* [Task brief]: Repeat the data exactly as given below, dropping every picture.

(Exercise input)

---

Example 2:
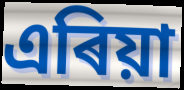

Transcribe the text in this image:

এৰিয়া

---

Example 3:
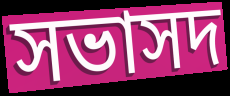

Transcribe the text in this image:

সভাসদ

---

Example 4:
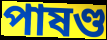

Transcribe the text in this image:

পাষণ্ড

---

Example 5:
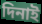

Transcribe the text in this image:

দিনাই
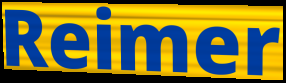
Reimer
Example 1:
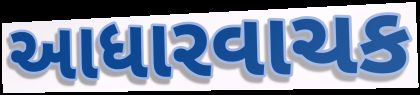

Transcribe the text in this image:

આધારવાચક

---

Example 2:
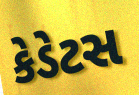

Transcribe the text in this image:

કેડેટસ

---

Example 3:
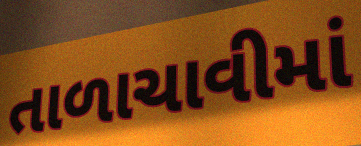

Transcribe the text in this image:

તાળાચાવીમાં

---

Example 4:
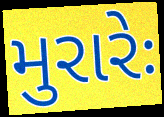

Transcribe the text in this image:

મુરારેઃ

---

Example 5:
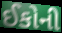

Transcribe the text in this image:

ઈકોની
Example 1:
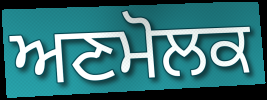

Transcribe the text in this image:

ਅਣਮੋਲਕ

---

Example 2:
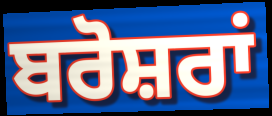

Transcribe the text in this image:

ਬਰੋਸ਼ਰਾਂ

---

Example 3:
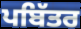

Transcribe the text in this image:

(End Exercise input)

* [Exercise result]:
---

Example 2:

Transcribe the text in this image:

এৰিয়া

---

Example 3:

Transcribe the text in this image:

সভাসদ

---

Example 4:

Transcribe the text in this image:

পাষণ্ড

---

Example 5:

Transcribe the text in this image:

দিনাই
Reimer
Example 1:

Transcribe the text in this image:

આધારવાચક

---

Example 2:

Transcribe the text in this image:

કેડેટસ

---

Example 3:

Transcribe the text in this image:

તાળાચાવીમાં

---

Example 4:

Transcribe the text in this image:

મુરારેઃ

---

Example 5:

Transcribe the text in this image:

ઈકોની
Example 1:

Transcribe the text in this image:

ਅਣਮੋਲਕ

---

Example 2:

Transcribe the text in this image:

ਬਰੋਸ਼ਰਾਂ

---

Example 3:

Transcribe the text in this image:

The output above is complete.